My husband Jerry insisted we were OK without our bear bells or spray because we had our noisy daughter Tori. He may have been right. We escaped without harm, although Tori did mention one area of a trail smelled like the zoo. I admit I walked a little faster there. Although there were risks, it was well worth walking further into the park to take in beautiful sights that few people see.

The truth is there are always bears lurking around, but you never know when they might appear. Lately, the bears have been out with a vengeance in the financial world as a number of fears took hold of the market:

  • Risks of the first Fed rate hike in September
  • Slowing growth in China and the prospect of contagion spreading to other areas of the world
  • China’s devaluation of the yuan, further pressuring the U.S. economic recovery
  • Oil at price lows last seen in 2009 during the depths of the financial recession

Investors are wondering: Is weakness here to stay, and how low can equity prices go? The next few weeks are likely to be highly volatile as opinions fly on whether the Fed will or will not raise the Fed funds rate at its September 17 meeting. Bears are front and center in the debate. The decision to rise is feared harmful to economic growth and the decision to keep rates steady a sign of significant global weakness.
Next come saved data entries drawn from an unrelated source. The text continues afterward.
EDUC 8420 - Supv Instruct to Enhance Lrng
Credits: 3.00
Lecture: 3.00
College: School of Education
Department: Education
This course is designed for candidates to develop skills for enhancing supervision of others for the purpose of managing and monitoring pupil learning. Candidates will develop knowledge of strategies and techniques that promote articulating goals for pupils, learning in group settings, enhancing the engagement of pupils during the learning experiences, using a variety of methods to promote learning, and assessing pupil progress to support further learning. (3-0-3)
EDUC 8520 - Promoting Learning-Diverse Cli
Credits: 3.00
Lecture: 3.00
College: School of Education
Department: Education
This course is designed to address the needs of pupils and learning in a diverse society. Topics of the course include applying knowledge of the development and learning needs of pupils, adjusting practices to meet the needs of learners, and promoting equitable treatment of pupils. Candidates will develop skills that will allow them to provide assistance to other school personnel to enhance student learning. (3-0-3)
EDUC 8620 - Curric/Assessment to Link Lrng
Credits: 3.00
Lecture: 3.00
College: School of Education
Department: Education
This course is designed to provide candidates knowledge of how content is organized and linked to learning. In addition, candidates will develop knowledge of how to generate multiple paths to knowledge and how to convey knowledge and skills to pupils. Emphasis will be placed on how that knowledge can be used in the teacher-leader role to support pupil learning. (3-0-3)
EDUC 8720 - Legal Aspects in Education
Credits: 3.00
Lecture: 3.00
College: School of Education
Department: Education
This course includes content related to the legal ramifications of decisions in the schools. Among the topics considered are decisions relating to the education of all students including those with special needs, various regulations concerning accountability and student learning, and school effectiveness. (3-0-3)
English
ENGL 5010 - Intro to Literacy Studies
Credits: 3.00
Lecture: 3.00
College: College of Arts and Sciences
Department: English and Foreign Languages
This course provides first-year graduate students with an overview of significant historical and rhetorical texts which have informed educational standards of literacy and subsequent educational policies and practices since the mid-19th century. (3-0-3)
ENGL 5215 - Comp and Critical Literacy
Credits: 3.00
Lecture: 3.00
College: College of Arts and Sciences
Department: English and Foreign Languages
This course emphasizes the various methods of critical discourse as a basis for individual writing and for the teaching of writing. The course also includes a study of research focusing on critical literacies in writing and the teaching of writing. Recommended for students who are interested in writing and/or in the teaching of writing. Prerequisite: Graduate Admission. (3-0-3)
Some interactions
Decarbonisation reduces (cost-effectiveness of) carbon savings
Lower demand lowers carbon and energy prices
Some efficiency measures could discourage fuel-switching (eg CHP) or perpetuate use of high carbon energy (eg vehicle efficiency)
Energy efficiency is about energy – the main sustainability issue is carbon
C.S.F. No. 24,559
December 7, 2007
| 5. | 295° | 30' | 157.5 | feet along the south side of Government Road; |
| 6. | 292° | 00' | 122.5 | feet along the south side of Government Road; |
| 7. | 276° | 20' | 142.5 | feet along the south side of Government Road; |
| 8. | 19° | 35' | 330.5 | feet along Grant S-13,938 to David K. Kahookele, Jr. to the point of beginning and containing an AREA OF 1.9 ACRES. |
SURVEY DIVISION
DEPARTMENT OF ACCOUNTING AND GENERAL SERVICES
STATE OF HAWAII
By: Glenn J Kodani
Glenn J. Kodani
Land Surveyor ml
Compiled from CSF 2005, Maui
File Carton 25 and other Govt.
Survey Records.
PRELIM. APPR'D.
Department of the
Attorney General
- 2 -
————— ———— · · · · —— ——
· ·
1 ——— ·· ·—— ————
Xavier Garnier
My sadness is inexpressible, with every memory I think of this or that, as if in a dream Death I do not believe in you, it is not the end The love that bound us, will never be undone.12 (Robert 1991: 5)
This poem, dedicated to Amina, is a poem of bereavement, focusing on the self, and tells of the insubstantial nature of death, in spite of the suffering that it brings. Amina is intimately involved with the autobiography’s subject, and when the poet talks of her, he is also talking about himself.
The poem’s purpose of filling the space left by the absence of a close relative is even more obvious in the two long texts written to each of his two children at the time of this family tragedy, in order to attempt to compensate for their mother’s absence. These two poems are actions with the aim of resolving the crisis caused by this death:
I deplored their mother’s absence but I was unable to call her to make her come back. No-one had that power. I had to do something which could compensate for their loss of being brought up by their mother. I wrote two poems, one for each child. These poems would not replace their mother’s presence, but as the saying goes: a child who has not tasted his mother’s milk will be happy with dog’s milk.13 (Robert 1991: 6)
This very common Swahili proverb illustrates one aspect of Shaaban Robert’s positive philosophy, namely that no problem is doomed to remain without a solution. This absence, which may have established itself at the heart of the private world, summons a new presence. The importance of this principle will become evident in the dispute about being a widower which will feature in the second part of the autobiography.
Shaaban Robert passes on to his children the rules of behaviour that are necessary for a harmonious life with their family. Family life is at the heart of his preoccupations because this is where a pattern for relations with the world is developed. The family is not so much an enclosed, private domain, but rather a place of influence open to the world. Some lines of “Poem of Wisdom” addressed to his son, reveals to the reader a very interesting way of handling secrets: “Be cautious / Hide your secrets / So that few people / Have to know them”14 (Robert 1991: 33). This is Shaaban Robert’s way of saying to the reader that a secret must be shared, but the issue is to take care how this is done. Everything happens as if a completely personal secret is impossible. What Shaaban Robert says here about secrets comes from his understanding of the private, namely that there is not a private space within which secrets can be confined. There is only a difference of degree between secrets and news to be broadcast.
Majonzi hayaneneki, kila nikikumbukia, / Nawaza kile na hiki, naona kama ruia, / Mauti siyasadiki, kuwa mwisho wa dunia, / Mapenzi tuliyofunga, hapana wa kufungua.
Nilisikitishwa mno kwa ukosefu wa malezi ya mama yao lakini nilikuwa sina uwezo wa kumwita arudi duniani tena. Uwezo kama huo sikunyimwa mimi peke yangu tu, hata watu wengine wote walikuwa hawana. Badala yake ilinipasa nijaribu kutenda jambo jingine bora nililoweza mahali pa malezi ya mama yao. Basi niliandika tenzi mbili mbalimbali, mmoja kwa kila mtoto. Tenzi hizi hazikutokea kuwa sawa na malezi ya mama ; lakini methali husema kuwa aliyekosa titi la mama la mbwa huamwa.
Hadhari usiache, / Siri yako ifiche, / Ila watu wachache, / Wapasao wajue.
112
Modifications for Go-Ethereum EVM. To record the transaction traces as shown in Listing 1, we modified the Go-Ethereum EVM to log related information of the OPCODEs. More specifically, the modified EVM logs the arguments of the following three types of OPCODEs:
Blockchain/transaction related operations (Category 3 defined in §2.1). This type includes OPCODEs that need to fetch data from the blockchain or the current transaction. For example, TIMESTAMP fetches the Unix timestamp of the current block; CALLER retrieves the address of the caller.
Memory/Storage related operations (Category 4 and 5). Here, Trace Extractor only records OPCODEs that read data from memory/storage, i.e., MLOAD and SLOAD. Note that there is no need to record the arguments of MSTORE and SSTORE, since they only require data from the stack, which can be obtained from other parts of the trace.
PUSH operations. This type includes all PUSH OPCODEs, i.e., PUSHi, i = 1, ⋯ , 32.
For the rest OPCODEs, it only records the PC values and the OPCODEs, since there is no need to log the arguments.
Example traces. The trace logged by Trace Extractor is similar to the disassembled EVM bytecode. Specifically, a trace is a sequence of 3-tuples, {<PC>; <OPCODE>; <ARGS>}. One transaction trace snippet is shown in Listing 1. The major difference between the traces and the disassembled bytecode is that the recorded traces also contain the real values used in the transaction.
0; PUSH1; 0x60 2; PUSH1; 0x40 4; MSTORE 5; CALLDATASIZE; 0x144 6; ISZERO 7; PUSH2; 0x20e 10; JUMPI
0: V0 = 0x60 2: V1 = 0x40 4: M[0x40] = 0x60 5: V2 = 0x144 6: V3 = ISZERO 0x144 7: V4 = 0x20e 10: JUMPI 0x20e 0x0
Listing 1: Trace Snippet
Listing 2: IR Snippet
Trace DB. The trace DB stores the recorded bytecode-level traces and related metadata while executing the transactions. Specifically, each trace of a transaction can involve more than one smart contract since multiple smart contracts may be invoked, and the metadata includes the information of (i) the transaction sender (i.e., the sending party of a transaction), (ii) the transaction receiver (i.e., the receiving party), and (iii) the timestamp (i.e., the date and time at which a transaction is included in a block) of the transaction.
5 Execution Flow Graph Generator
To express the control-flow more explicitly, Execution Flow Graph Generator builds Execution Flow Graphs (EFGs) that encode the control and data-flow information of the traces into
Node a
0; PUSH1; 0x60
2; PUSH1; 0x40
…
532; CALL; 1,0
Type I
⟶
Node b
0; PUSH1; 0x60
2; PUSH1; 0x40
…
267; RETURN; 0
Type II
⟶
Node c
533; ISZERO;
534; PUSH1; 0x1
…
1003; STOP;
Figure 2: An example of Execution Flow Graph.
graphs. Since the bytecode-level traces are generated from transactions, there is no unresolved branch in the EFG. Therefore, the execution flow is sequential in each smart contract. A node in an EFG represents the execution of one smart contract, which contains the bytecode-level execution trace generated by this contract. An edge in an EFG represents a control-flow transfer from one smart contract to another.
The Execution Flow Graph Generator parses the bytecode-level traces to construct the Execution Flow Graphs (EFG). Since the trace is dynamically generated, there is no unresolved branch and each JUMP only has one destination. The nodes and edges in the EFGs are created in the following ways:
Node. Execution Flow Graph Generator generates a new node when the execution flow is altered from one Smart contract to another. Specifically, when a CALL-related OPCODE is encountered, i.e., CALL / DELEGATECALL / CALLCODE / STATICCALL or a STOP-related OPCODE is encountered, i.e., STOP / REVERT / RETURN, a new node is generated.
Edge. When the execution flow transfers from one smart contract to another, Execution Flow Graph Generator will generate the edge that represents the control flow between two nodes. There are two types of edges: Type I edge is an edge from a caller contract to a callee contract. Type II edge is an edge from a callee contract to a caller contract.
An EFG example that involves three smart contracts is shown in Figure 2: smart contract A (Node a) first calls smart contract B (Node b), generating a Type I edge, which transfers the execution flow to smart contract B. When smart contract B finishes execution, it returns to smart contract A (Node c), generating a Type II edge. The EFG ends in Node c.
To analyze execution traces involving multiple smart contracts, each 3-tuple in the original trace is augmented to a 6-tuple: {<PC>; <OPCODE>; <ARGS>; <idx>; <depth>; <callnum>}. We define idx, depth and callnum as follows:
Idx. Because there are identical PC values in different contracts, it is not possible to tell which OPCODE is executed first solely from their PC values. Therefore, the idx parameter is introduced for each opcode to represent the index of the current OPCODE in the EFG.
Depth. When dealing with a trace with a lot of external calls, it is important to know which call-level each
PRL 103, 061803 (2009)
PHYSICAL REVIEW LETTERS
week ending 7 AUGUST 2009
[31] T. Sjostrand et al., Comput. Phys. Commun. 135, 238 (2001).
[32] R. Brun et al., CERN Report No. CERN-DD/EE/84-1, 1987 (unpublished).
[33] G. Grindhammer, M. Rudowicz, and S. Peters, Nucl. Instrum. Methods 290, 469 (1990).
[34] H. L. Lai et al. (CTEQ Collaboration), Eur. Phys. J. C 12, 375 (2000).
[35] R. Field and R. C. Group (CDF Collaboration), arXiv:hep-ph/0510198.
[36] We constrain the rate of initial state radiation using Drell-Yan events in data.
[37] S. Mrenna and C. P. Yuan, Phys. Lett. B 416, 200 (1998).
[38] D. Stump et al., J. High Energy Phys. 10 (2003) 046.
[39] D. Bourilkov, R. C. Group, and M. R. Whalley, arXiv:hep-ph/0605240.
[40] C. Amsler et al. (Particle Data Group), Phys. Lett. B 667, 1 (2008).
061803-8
Following the release of minutes from its July meeting, Fed funds futures indicated the probability of a September rate hike dropped to 38%, down from 97.3% last November. Fed funds futures are not perfect, and many professionals still believe a September hike is likely. We’ll be watching releases on inflation and the U.S. labor market as major indicators of the Fed’s next moves.

But no matter what happens, there will always be bears in the woods. Making sure your portfolio is positioned appropriately, however, will help you make it off the trail unscathed and reward you with amazing sights along the way.